يَا أَيُّهَا الَّذِينَ آمَنُوا كُونُوا قَوَّامِينَ بِالْقِسْطِ شُهَدَاءَ لِلَّهِ

O you who have believed, be persistently standing firm in justice, witnesses for Allah.

Surah An-Nisa 4:135

 

 

Conclusion: History as Accountability

The harms documented here are not ancient history. The economies shaped by extraction, the borders drawn by strangers, the languages suppressed, the peoples killed, the wealth transferred — these are the foundations on which the contemporary world order rests. Understanding colonialism honestly is not an exercise in guilt or grievance for its own sake. It is the prerequisite for understanding why the world is distributed as it is: why some nations are wealthy and stable, and others are poor and conflicted; why some people move freely across borders while others drown attempting the crossing.
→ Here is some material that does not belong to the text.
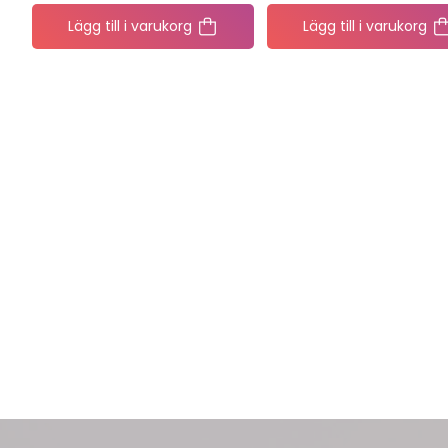
Lägg till i varukorg
Lägg till i varukorg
The Quran repeatedly invites believers to walk through the earth and observe what became of those who wronged others. That instruction is not merely about the past — it is about discerning the patterns of divine justice that operate through history, and about the moral imperative to name injustice clearly, wherever it is found and whoever committed it.

✦  Quranic Reflection

فَاقْصُصِ الْقَصَصَ لَعَلَّهُمْ يَتَفَكَّرُونَ

So relate the stories that perhaps they will give thought.

Surah Al-A’raf 7:176

 SUMMARY OF ABOVE DOCUMENT

 

The document covers six major categories of colonial harm, each with its own colour-coded section, key statistics, and Quranic reflection:
I. Demographic Destruction — The near-total elimination of indigenous Americas, King Leopold’s Congo (10M+ dead), engineered Indian famines, and the first 20th-century genocide in Namibia.
II. Economic Extraction — Britain’s $45 trillion drain from India, the 400-year Atlantic slave trade, looting of the Americas, and Haiti being forced to pay reparations to France for 122 years.
III. Cultural Erasure — Language suppression and physical punishment for using mother tongues, burning of the Aztec codices, dismantling of Islamic scholarly institutions, and looting of the Benin Bronzes.
IV. Political Subjugation — The Berlin Conference carving of Africa, Partition of India, Sykes-Picot in the Arab world, the manufacture of ethnic conflict in Rwanda, and post-independence proxy control.
V. Social & Psychological Harm — Scientific racism as ideological scaffolding, gender violence as colonial instrument, and Fanon’s analysis of the colonisation of the mind.
VI. Lasting Structural Damage — The resource curse, structural adjustment programmes as neocolonialism, environmental devastation, and the unfinished reparations debate.


Each section is anchored to a Quranic verse — from Surah Ibrahim on divine awareness of wrongdoing, to Surah An-Naml’s words of Bilqis on what kings do when they enter a city, to the closing verse of Surah Al-A’raf inviting reflection through the telling of history.